#### LISTED RECORDS ####
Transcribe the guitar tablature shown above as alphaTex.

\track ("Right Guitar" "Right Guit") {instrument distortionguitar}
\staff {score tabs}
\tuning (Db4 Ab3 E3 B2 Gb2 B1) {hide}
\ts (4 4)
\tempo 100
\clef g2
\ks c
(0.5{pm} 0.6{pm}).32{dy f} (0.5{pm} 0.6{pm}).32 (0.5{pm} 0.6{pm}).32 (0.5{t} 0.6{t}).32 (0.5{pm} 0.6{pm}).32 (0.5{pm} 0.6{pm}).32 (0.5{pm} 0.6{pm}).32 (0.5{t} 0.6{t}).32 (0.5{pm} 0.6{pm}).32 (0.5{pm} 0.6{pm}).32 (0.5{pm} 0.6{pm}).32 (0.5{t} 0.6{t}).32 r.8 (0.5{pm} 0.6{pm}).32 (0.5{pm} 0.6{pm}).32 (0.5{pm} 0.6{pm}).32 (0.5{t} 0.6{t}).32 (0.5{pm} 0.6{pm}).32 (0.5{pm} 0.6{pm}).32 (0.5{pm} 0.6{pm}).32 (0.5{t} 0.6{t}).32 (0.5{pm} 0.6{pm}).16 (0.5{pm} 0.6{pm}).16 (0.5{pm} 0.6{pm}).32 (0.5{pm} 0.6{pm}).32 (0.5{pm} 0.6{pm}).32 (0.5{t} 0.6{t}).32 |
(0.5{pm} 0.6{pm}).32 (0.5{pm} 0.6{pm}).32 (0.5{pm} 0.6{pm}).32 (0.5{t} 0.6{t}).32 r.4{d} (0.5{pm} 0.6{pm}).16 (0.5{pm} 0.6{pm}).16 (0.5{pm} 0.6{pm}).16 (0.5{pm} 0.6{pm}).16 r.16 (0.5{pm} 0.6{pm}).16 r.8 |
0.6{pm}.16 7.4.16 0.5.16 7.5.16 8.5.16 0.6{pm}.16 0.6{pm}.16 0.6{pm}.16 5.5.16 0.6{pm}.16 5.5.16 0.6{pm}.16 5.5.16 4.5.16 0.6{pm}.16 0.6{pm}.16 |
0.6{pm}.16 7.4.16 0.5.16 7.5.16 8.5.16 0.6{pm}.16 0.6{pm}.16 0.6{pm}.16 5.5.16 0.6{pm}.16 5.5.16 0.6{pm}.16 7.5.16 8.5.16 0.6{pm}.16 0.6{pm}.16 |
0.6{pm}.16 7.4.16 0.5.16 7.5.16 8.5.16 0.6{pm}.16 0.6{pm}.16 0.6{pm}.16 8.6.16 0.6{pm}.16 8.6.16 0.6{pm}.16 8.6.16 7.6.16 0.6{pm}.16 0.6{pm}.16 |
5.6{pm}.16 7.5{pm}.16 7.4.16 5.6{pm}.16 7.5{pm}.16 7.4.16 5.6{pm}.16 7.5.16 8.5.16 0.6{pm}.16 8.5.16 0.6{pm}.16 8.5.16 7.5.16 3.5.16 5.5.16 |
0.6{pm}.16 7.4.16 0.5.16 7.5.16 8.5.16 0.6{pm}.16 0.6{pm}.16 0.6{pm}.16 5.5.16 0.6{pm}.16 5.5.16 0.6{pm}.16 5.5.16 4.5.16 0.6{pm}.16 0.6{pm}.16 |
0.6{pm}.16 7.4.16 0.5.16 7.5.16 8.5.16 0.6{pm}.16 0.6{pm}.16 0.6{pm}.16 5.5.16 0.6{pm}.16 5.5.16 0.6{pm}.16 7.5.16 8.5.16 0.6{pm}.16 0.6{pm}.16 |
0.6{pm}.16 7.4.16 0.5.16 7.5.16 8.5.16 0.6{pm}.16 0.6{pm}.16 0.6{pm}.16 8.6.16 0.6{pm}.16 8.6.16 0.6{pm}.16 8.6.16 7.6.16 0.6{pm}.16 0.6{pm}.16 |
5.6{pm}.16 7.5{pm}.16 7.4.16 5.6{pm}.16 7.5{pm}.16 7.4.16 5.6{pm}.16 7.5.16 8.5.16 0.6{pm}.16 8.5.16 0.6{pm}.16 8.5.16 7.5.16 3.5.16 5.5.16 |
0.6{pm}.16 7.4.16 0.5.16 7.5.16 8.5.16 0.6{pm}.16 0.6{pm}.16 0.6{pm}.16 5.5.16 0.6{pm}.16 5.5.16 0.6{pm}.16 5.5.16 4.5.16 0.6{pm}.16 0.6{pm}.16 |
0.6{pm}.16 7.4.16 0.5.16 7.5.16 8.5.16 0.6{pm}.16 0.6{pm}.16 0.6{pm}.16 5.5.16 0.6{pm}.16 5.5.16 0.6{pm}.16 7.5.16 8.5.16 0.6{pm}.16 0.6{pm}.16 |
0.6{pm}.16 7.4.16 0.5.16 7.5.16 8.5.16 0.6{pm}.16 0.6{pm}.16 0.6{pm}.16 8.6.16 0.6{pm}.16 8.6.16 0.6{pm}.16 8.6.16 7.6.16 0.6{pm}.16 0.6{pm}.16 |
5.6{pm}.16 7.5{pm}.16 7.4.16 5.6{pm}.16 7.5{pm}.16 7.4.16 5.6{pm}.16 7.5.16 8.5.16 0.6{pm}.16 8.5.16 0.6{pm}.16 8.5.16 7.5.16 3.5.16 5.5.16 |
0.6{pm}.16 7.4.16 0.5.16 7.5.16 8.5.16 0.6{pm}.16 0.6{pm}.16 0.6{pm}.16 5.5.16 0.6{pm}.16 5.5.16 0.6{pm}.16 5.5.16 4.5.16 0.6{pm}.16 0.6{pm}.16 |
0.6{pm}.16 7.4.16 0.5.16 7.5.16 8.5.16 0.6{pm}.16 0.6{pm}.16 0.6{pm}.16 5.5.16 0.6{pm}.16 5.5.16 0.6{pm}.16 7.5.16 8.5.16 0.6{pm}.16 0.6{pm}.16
####
**THE TASK**
List every line of the items that contains the string "track", treating uppercase and lowercase letters as distinct.

**ANSWER TO THIS TASK**
\track ("Right Guitar" "Right Guit") {instrument distortionguitar}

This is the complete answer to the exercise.